= George Nelson Tremper =

American educator

George Nelson Tremper (May 30, 1877 – February 23, 1958) was an educator and principal of Kenosha High School from 1911 to 1944. Kenosha Tremper High School is named in his honor.

== Biography ==

=== Early life and education ===

George Nelson Tremper was born May 30, 1877, in Pontiac, Michigan. He married Metta Robins on September 19, 1901. After completing his education at the University of Michigan, the Trempers taught for three years in then unsettled Philippines. Following their return to America, Tremper taught in Franklin, Indiana, and later went on to become a principal in a Cincinnati high school. He also taught at the University of Illinois School of Education while he worked toward his master's degree.

=== Kenosha ===
Tremper and his wife then moved to Kenosha, Wisconsin, in 1911, where he headed a 13 faculty staff as the new principal of then Kenosha High School. The school had just 300 students. Tremper resigned as principal of Bradford in 1944.
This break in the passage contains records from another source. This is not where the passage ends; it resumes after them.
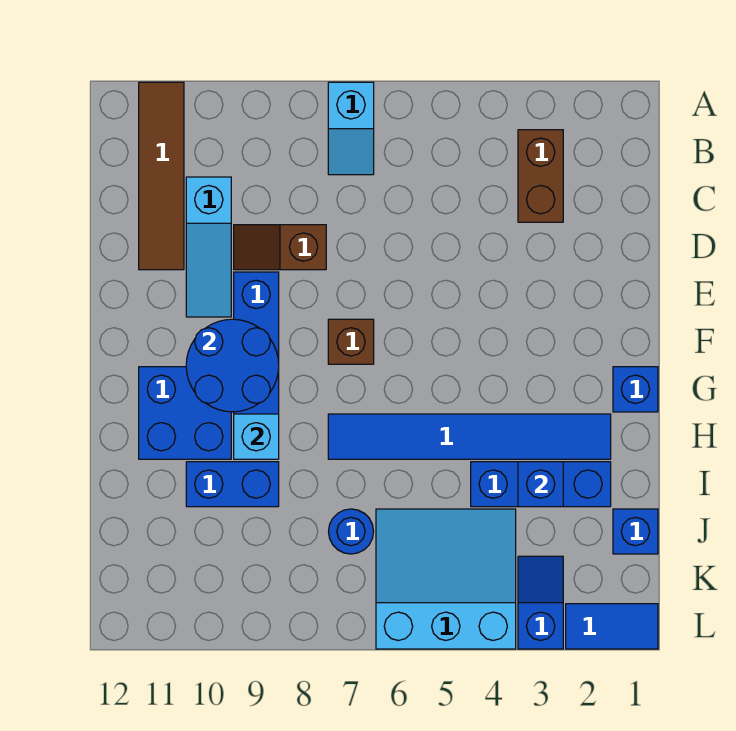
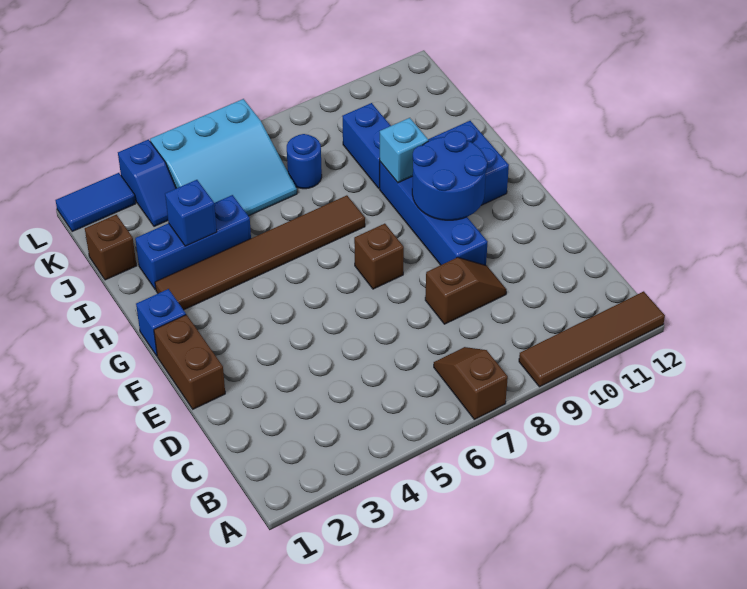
cyan 1x2 slope [328,82,374,175] -> brown 1x2 slope [434,347,508,419]
brown 1x4 tile [139,82,184,270] -> brown 1x4 tile turned to [519,291,665,387]
brown 1x2 brick [518,130,563,222] -> brown 1x2 brick moved to [154,315,225,409]
cyan 1x3 slope [186,177,231,317] -> none
blue 1x6 tile [328,414,611,459] -> brown 1x6 tile [155,195,365,310]
blue 1x2 brick [186,462,279,507] -> blue 1x2 brick turned to [342,103,391,188]
blue 1x1 brick [613,509,658,554] -> brown 1x1 brick [85,215,137,280]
Tremper joined the Kenosha Chapter of DeMolay, served as president of its council, was a member of the Scout Court of Honor, and was commissioner of Boy Scouts. He was also a member of the Kenosha County Historical Society, president of the Wisconsin Society, and was active in the Sons of the American Revolution.

He was county chairman of the Citizens Military Training Corps, active in the Rotary and Elks clubs, and chairman of the Kenosha County Civilian Aid Committee. Tremper died on February 23, 1958.

== Legacy ==
A contest was created for the name of the Kenosha high school built in 1964. It was named Tremper in honor of George Nelson Tremper.